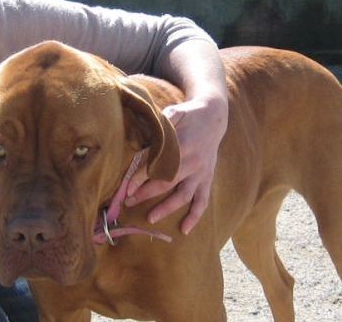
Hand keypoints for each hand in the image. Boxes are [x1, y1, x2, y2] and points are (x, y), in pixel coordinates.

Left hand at [123, 95, 227, 234]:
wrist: (214, 118)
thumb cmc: (189, 115)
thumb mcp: (176, 112)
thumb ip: (164, 122)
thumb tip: (148, 131)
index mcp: (183, 145)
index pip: (159, 165)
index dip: (142, 177)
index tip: (127, 187)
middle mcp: (193, 161)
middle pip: (168, 182)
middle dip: (147, 193)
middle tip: (129, 202)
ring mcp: (201, 173)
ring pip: (184, 195)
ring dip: (167, 208)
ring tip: (150, 218)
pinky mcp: (207, 179)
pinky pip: (203, 201)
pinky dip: (195, 216)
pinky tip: (184, 229)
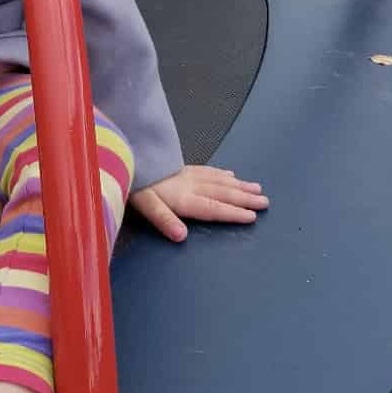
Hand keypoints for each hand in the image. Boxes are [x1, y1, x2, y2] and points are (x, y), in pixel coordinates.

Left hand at [130, 165, 267, 242]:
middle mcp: (191, 184)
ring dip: (239, 185)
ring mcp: (187, 174)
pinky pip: (209, 170)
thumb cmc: (136, 184)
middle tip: (265, 201)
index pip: (213, 208)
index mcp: (184, 197)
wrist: (126, 155)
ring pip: (219, 180)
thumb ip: (164, 220)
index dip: (233, 212)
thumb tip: (182, 236)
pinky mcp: (181, 167)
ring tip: (256, 188)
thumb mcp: (145, 205)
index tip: (253, 216)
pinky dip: (222, 173)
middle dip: (245, 198)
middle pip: (223, 192)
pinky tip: (230, 174)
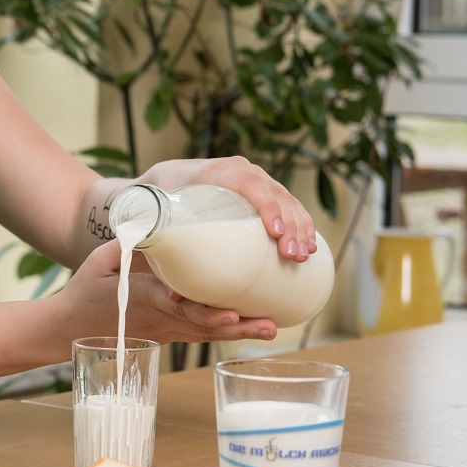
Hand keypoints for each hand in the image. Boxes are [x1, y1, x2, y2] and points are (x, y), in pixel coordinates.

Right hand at [63, 241, 279, 342]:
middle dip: (237, 328)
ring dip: (240, 334)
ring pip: (206, 335)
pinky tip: (253, 327)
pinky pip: (201, 335)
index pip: (178, 308)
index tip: (230, 313)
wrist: (70, 329)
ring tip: (271, 329)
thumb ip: (127, 244)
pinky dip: (227, 332)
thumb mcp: (99, 262)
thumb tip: (152, 219)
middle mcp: (160, 321)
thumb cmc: (84, 292)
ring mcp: (166, 332)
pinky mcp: (169, 334)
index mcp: (144, 301)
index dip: (205, 312)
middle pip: (203, 327)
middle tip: (269, 326)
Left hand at [143, 156, 315, 261]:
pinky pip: (287, 203)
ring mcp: (252, 177)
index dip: (266, 205)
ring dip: (300, 227)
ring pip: (285, 198)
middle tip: (292, 257)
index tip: (275, 232)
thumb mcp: (157, 216)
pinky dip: (301, 223)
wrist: (164, 180)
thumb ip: (164, 249)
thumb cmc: (158, 201)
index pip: (247, 182)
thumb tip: (173, 296)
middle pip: (273, 192)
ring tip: (302, 257)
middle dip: (289, 224)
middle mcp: (238, 169)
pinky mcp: (261, 189)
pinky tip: (309, 246)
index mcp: (214, 171)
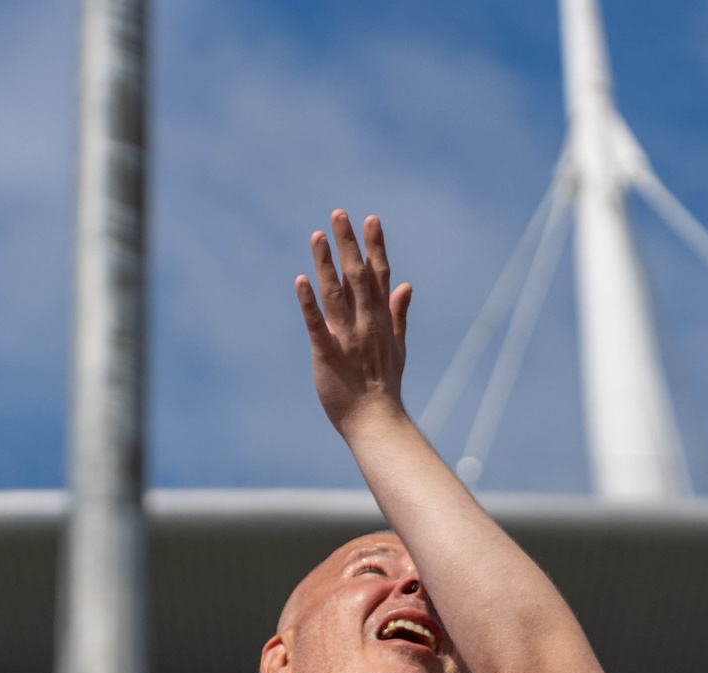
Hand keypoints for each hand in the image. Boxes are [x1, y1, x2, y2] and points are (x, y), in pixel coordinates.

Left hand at [296, 208, 413, 435]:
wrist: (377, 423)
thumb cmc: (385, 387)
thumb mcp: (398, 347)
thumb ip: (399, 314)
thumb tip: (407, 285)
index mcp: (382, 321)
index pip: (380, 276)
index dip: (375, 246)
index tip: (371, 219)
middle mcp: (366, 324)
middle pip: (358, 277)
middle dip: (349, 244)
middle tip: (339, 213)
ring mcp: (348, 339)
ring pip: (336, 294)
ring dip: (326, 264)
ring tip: (317, 235)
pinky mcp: (327, 355)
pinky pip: (317, 325)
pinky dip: (309, 303)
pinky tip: (301, 281)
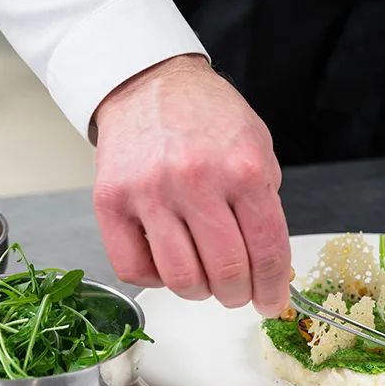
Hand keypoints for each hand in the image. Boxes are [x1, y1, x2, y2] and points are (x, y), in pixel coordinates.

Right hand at [92, 54, 291, 315]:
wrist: (149, 83)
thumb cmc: (207, 117)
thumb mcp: (257, 148)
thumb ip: (265, 205)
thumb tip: (271, 267)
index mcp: (243, 169)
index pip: (267, 252)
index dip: (273, 289)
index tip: (271, 302)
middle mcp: (196, 181)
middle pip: (227, 273)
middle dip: (238, 295)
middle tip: (237, 292)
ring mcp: (149, 192)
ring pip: (182, 279)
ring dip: (199, 291)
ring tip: (204, 279)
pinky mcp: (111, 201)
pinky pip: (134, 269)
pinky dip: (156, 279)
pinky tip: (168, 261)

━━━━━━━━━━━━━━━━━━━━

» **WORK REQUEST**:
Print verbatim every line above, apart from the pictures.

» **RESULT FOR THIS EXERCISE**:
Hand keypoints for each hand in the image. Boxes are [x1, y1, x2, y2] and points are (x, y), in pixel coordinates.

Left hand at [123, 95, 227, 234]:
wrist: (214, 118)
thumb cmc: (189, 115)
thumb mcp: (176, 112)
thumb ip: (164, 122)
thumb tip: (148, 131)
index mcp: (183, 145)
index pip: (159, 165)
index dip: (142, 177)
index tip: (127, 187)
middle mcp: (193, 161)
middle pip: (168, 182)
middle dip: (147, 193)
middle tip: (129, 202)
ring mcp: (201, 173)
ring pip: (184, 195)
ring dip: (167, 208)
ring tip: (150, 218)
pinky mcp: (207, 179)
pinky pip: (203, 201)
pinky dip: (195, 216)
pinky tip: (184, 229)
Hand keypoints for each hand in the image. Boxes are [x1, y1, x2, y2] and points are (x, y), in pixel coordinates.

Left hand at [130, 165, 267, 242]:
middle mcp: (191, 184)
ring dip: (239, 185)
ring mcp: (187, 174)
pinky pip: (209, 170)
thumb cmc: (136, 184)
middle tip: (265, 201)
index pip: (213, 208)
index mcp: (184, 197)
wrist: (126, 155)
ring pip: (219, 180)
thumb ip: (164, 220)
index dip: (233, 212)
thumb tip: (182, 236)
pinky mcp: (181, 167)
ring tip: (256, 188)
thumb mcp: (145, 205)
index tip: (253, 216)
pinky dip: (222, 173)
middle dip: (245, 198)
middle pip: (223, 192)
pinky tip: (230, 174)
Hand keypoints for each hand in the image. Boxes are [x1, y1, x2, y2] and points are (x, y), in pixel coordinates.

Right hand at [63, 241, 279, 342]:
middle dip: (237, 328)
ring dip: (240, 334)
ring pip: (206, 335)
pinky tip: (253, 327)
pinky pip: (201, 335)
index pip: (178, 308)
index tip: (230, 313)
wrist: (70, 329)
ring tip: (271, 329)
thumb ip: (127, 244)
pinky dip: (227, 332)
thumb mcp: (99, 262)
thumb tip: (152, 219)
middle mcp: (160, 321)
thumb cmc: (84, 292)
ring mcp: (166, 332)
pinky mcp: (169, 334)
index mcp: (144, 301)
index dip: (205, 312)
middle pip: (203, 327)
middle tip: (269, 326)
Left hand at [143, 156, 315, 261]:
pinky pip: (287, 203)
ring mcp: (252, 177)
index dip: (266, 205)
ring dip: (300, 227)
ring pip: (285, 198)
middle tip: (292, 257)
index tip: (275, 232)
thumb mcp: (157, 216)
pinky dip: (301, 223)
wrist: (164, 180)
thumb ip: (164, 249)
thumb cmc: (158, 201)
index pip: (247, 182)
thumb tip: (173, 296)
middle pip: (273, 192)
ring tip: (302, 257)
middle dip: (289, 224)
middle mcp: (238, 169)
pinky mcp: (261, 189)
pinky tip: (309, 246)
index mcp: (214, 171)
Hand keypoints for each hand in the image. Boxes are [x1, y1, x2, y2] and points are (x, y), in pixel coordinates.

Left hand at [296, 208, 413, 435]:
wrist: (377, 423)
thumb cmc: (385, 387)
thumb mcp: (398, 347)
thumb ip: (399, 314)
thumb tip: (407, 285)
index mcp: (382, 321)
index pip: (380, 276)
index dip: (375, 246)
index tip: (371, 219)
middle mcp: (366, 324)
middle pip: (358, 277)
middle dip: (349, 244)
middle tip: (339, 213)
ring mcp: (348, 339)
ring pip: (336, 294)
ring dip: (326, 264)
ring tip: (317, 235)
pinky mcp: (327, 355)
pinky pip: (317, 325)
pinky dip: (309, 303)
pinky tip: (301, 281)
Hand keypoints for each hand in the image. Boxes are [x1, y1, x2, y2] and points are (x, y), in pixel coordinates.

Right hand at [92, 54, 291, 315]:
wrist: (149, 83)
thumb cmc: (207, 117)
thumb mcp: (257, 148)
thumb ip: (265, 205)
thumb tip: (271, 267)
index mcp: (243, 169)
index pip: (267, 252)
index dip: (273, 289)
index tip: (271, 302)
middle mcp: (196, 181)
middle pip: (227, 273)
middle dip: (238, 295)
middle tip: (237, 292)
ring mcp: (149, 192)
ring pip: (182, 279)
ring dip: (199, 291)
ring tip: (204, 279)
pinky mcp: (111, 201)
pinky pip: (134, 269)
pinky dip: (156, 279)
pinky tip: (168, 261)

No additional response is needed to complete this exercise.